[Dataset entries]
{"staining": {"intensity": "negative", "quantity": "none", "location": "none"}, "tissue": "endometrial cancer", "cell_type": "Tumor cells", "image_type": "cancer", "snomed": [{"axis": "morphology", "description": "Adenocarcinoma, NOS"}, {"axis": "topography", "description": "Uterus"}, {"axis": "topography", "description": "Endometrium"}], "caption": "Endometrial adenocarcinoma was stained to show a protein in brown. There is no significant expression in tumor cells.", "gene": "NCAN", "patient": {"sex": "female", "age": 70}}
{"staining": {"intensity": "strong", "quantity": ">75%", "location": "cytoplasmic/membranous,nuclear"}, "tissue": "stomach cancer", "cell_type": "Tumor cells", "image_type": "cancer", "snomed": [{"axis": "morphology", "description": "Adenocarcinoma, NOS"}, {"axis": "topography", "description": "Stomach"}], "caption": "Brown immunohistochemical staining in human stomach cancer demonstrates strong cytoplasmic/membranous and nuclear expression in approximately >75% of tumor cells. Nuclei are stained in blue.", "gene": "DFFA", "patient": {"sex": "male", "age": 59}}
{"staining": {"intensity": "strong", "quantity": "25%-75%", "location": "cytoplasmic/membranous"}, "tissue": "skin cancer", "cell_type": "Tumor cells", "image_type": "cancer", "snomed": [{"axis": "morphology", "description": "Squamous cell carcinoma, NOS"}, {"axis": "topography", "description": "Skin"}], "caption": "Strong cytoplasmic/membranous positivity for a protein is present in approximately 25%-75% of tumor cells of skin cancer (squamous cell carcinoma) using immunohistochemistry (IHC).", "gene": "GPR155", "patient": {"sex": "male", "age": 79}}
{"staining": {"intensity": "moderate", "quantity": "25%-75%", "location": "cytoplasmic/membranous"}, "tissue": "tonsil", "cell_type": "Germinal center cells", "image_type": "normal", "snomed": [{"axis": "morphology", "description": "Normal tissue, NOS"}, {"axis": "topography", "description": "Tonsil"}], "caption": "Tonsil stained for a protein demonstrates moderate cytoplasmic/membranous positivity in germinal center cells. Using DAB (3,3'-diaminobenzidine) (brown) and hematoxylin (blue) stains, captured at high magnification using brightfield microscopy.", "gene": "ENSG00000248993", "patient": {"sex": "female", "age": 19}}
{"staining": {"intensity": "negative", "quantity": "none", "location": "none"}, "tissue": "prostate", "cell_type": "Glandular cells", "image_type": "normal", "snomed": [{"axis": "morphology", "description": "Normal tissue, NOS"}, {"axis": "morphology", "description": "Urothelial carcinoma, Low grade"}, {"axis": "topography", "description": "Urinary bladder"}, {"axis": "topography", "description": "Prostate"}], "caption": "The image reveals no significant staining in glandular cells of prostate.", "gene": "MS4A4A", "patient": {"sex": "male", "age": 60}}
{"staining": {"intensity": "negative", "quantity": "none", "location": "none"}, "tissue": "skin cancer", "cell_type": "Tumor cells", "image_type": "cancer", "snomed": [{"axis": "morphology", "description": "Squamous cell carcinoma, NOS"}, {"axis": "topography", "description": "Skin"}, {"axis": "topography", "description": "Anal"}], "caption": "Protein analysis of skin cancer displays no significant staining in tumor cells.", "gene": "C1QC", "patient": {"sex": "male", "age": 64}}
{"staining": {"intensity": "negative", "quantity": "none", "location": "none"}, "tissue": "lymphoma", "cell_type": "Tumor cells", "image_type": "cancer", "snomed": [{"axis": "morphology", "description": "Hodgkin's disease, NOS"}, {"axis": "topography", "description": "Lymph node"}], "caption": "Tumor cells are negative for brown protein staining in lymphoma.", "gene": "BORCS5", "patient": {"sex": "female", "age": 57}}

## Exercise aim
Reproduce each entry above exactly, keeping every character.

## Solution to the problem
{"staining": {"intensity": "negative", "quantity": "none", "location": "none"}, "tissue": "endometrial cancer", "cell_type": "Tumor cells", "image_type": "cancer", "snomed": [{"axis": "morphology", "description": "Adenocarcinoma, NOS"}, {"axis": "topography", "description": "Uterus"}, {"axis": "topography", "description": "Endometrium"}], "caption": "Endometrial adenocarcinoma was stained to show a protein in brown. There is no significant expression in tumor cells.", "gene": "NCAN", "patient": {"sex": "female", "age": 70}}
{"staining": {"intensity": "strong", "quantity": ">75%", "location": "cytoplasmic/membranous,nuclear"}, "tissue": "stomach cancer", "cell_type": "Tumor cells", "image_type": "cancer", "snomed": [{"axis": "morphology", "description": "Adenocarcinoma, NOS"}, {"axis": "topography", "description": "Stomach"}], "caption": "Brown immunohistochemical staining in human stomach cancer demonstrates strong cytoplasmic/membranous and nuclear expression in approximately >75% of tumor cells. Nuclei are stained in blue.", "gene": "DFFA", "patient": {"sex": "male", "age": 59}}
{"staining": {"intensity": "strong", "quantity": "25%-75%", "location": "cytoplasmic/membranous"}, "tissue": "skin cancer", "cell_type": "Tumor cells", "image_type": "cancer", "snomed": [{"axis": "morphology", "description": "Squamous cell carcinoma, NOS"}, {"axis": "topography", "description": "Skin"}], "caption": "Strong cytoplasmic/membranous positivity for a protein is present in approximately 25%-75% of tumor cells of skin cancer (squamous cell carcinoma) using immunohistochemistry (IHC).", "gene": "GPR155", "patient": {"sex": "male", "age": 79}}
{"staining": {"intensity": "moderate", "quantity": "25%-75%", "location": "cytoplasmic/membranous"}, "tissue": "tonsil", "cell_type": "Germinal center cells", "image_type": "normal", "snomed": [{"axis": "morphology", "description": "Normal tissue, NOS"}, {"axis": "topography", "description": "Tonsil"}], "caption": "Tonsil stained for a protein demonstrates moderate cytoplasmic/membranous positivity in germinal center cells. Using DAB (3,3'-diaminobenzidine) (brown) and hematoxylin (blue) stains, captured at high magnification using brightfield microscopy.", "gene": "ENSG00000248993", "patient": {"sex": "female", "age": 19}}
{"staining": {"intensity": "negative", "quantity": "none", "location": "none"}, "tissue": "prostate", "cell_type": "Glandular cells", "image_type": "normal", "snomed": [{"axis": "morphology", "description": "Normal tissue, NOS"}, {"axis": "morphology", "description": "Urothelial carcinoma, Low grade"}, {"axis": "topography", "description": "Urinary bladder"}, {"axis": "topography", "description": "Prostate"}], "caption": "The image reveals no significant staining in glandular cells of prostate.", "gene": "MS4A4A", "patient": {"sex": "male", "age": 60}}
{"staining": {"intensity": "negative", "quantity": "none", "location": "none"}, "tissue": "skin cancer", "cell_type": "Tumor cells", "image_type": "cancer", "snomed": [{"axis": "morphology", "description": "Squamous cell carcinoma, NOS"}, {"axis": "topography", "description": "Skin"}, {"axis": "topography", "description": "Anal"}], "caption": "Protein analysis of skin cancer displays no significant staining in tumor cells.", "gene": "C1QC", "patient": {"sex": "male", "age": 64}}
{"staining": {"intensity": "negative", "quantity": "none", "location": "none"}, "tissue": "lymphoma", "cell_type": "Tumor cells", "image_type": "cancer", "snomed": [{"axis": "morphology", "description": "Hodgkin's disease, NOS"}, {"axis": "topography", "description": "Lymph node"}], "caption": "Tumor cells are negative for brown protein staining in lymphoma.", "gene": "BORCS5", "patient": {"sex": "female", "age": 57}}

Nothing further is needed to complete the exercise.